Incidentally, the threat of kernel panic and immediate halting is why some people (myself included) feel PID1 should be very simple and easy to check for bugs.
How Runit Manages Daemons
I use runit as my daemon manager. Specifically, the runit from busybox, but Gerrit Pape’s runit is almost identical as far as this article is concerned.
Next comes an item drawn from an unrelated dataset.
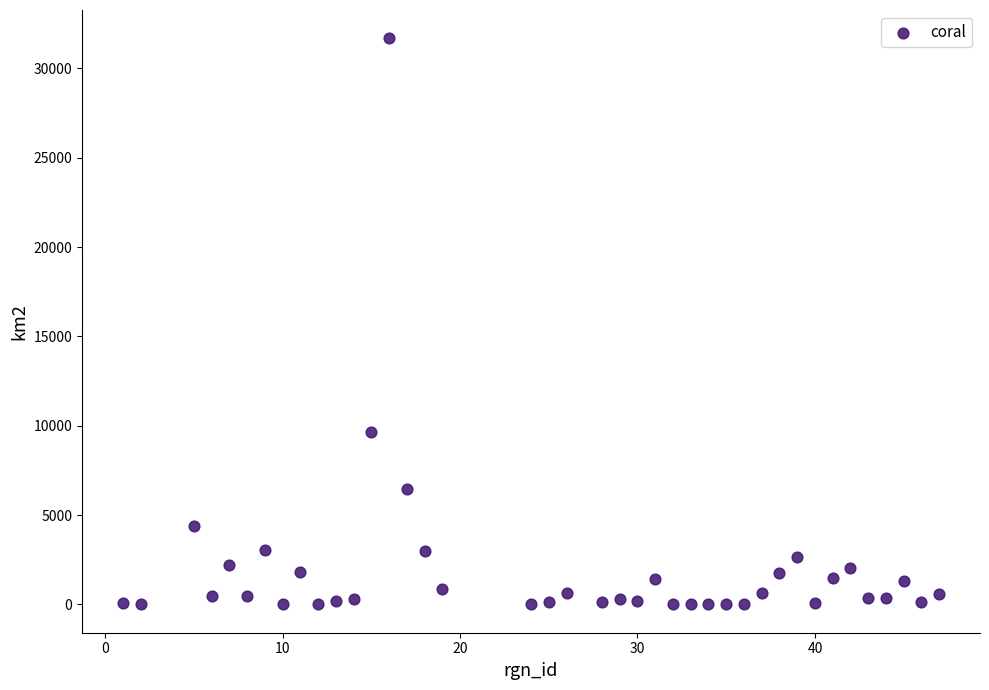

What Y value in the scatter plot is closest to 15842?

9668.6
Runit starts off as a program called runsvdir
,
which is what my /sbin/init
hands off to with
exec runsvdir /var/service
.
runsvdir
has a fairly simple job:
start a new runsv
process for each subdirectory of /var/service
.
If a runsv
process dies, restart it.
runsv
runsv
, in turn, runs the run
script in the subdirectory.
When run
exits, it runs finish
, waits a few seconds,
and runs run
again, until the end of time.
If there is a log
directory,
its run
and finish
scripts are handled the same way,
except that stdout from the parent’s run
is piped to
stdin on the log’s run
.
This simple approach makes it pretty easy to keep services alive,
provided they can stay in the foreground.
For example, here’s the run
script I use for sshd
:
#! /bin/sh
exec 2>&1
exec /usr/bin/sshd -D -e
That redirects stderr to stdout, for the logger. Then it runs sshd in the foreground (the “no daemon” mode), and logs to stderr (now stdout).
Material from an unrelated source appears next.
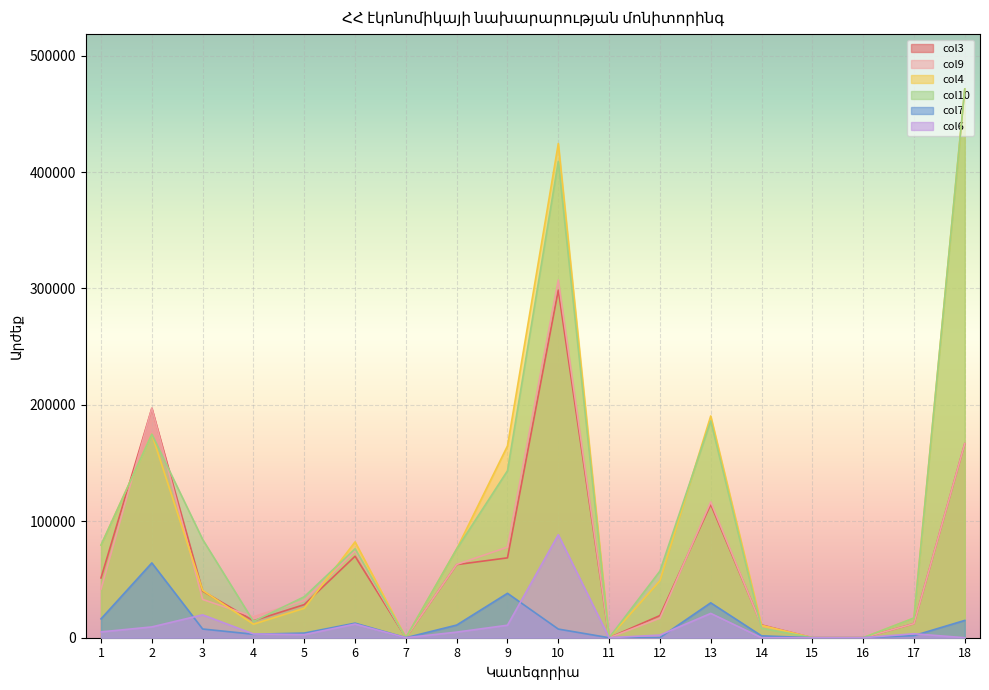

Where is col9 nearest to the value 153652?

18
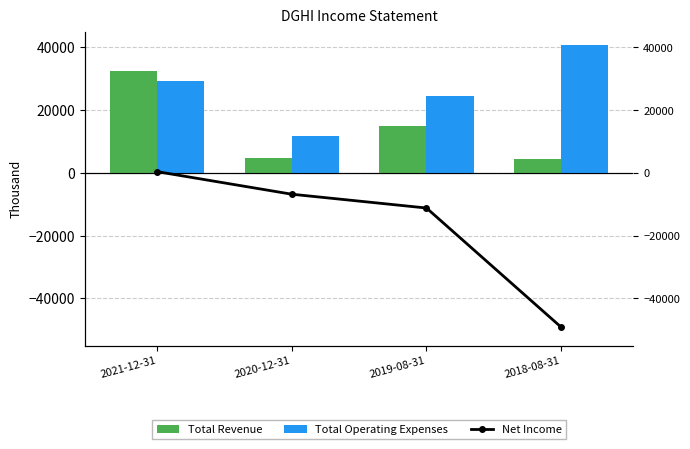

What are all the series names shown in the legend?

Total Revenue, Total Operating Expenses, Net Income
There are a few wrinkles to what runsv
does.
If the file down
exists,
it doesn’t try to start run
.
And there’s an sv
program for communicating with runsv
.
sv
The sv
program communicates with an instance of runsv
through some magic pipes in the supervise
directory.
sv
has a few common commands,
and a few obscure ones.
I’ll go over the common ones.
sv status foo
asks runsv what the current status of the foo
service is.
It will tell you what state it’s trying to maintain,
what state it’s actually in,
and how long it’s been in that state.
It also reports back about the log service for that directory,
if there is one.
sv up foo
tells runsv to strive to have the foo
service up.
That means it will run the run
script as detailed above.
sv -v up foo
is just like sv up
,
except the -v
causes sv
to wait until the service is confirmed up.
It will wait up to 7 seconds (you can set the time with -w
)
for the service to be in the running
state,
and will also run the check
script in the service directory,
if there is one,
to perform any additional checks on the service actually working.
It returns 0 if the service is up and check
passes,
and non-0 in any other case,
so this is the command you want to use in a run
script
to make sure a dependency has started.
sv down foo
tells runsv to strive to have the foo
service down.
(runsv
will try to kill it.)
sv check foo
will check if the desired state is the actual state.
This means if you asked for foo
to be up,
it will return 0 if and only if it’s up.
But it also means that if you asked for foo
to be down,
it will return 0 if and only if it’s down.
There’s a good chance you actually want sv -v up foo
instead.
I never use sv check
, personally,
but I’m listing it here because it seems to confuse people.
There are more sv
commands,
but these are the ones I use most frequently.
Important Services
The init steps above will get your machine booted,
but it might not be very useful.
For instance,
you might like to be able to log in.
You’ll want to run a getty
for that,
and maybe something like xdm
or gdm
to log in to X11.
Kernel Uevents
The Linux kernel sends out something called a “uevent”
whenever the hardware configuration changes.
For instance, when a new USB device is plugged in.
The usual program to handle these is called udev
,
which is now part of systemd
.
Busybox comes with one called mdev
that does a lot of what udev
provides.
I’ll detail that here at some point.